If you really want to generate hype, combine the word “quantum” with “AI,” jokes Jacob Biamonte, an expert on quantum machine learning at ÉTS Montreal. Indeed, as quantum processors get bigger, some physicists are focusing on using them to boost the performance and energy efficiency of classical artificial intelligence.

Last year SQC launched Watermelon, a quantum-enhanced AI processor, to help speed up machine learning. Classical AI systems are already adept at finding patterns in vast datasets, which makes them particularly useful for optimizing communications and energy networks, for instance. SQC’s quantum technique builds on classical reservoir computing, a method for taking input data points and transforming them onto a higher-dimensional neural network, making it easier to find patterns. In 2017 scientists in Japan predicted that the classical nodes of the neural network could be replaced by a smaller number of qubits subject to quantum interference. “The advantage of having a quantum reservoir is that you get an exponential increase in dimensionality,” Simmons says, enabling a quantum reservoir to achieve the same training results as a classical reservoir but potentially faster and using fewer resources.

Watermelon’s first commercial trial—in collaboration with Australian telecommunications company Telstra—has shown promising results. Telstra already uses AI to monitor latency and bandwidth patterns on its networks. It takes about three weeks to train the company’s models using standard classical methods. With Watermelon’s help, Telstra achieved the same training results in just two days. “In the grand scheme of the world, that is quite significant because at the moment, data centers are very power hungry,” Simmons says, noting that similar optimizations could be rapidly rolled out to other energy-intensive tasks, such as training AIs for image recognition, fraud detection and market prediction. “I feel like I’m in this freight train that’s going at superhigh speeds,” she says.

Ekert, however, remains cautious about the longer-term benefits of using quantum AI processors to analyze classical datasets. “Turning classical data into a quantum form is terribly inefficient,” he says.

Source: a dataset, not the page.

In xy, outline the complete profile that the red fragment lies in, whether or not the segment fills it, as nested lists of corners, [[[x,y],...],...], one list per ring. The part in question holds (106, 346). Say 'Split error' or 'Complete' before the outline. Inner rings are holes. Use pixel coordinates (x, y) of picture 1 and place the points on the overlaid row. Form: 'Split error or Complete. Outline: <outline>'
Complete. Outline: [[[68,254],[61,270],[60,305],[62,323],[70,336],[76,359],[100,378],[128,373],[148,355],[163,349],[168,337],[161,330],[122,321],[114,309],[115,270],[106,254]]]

Where quantum computing and machine learning are already being combined most helpfully, Ekert argues, is in physicists’ use of classical AI to design quantum error-correcting codes and better quantum hardware. Last year, for example, Finnish company QMill launched a classical AI service for compressing quantum circuits, reducing the number of gates needed for operation by 20 to 50 percent. Biamonte also thinks the current vision is too small. “If the goal is to use quantum computers to do machine learning for classical data, it doesn’t even make sense, because classical machine learning is already so good,” he says.

If quantum processors could one day be used to analyze quantum data directly, however, that would be a game changer. “There should be these wonderful patterns that classical computers cannot detect because there are just too many data for their memory,” Biamonte says. A quantum AI could riff on the molecular structure of an existing patented drug, for instance, to generate multiple different configurations with the same benefits. It could then assess those molecules to see whether they could be synthesized and patented before a company committed funds to trying to make them. “That’s the exciting future that doesn’t exist yet,” Biamonte says.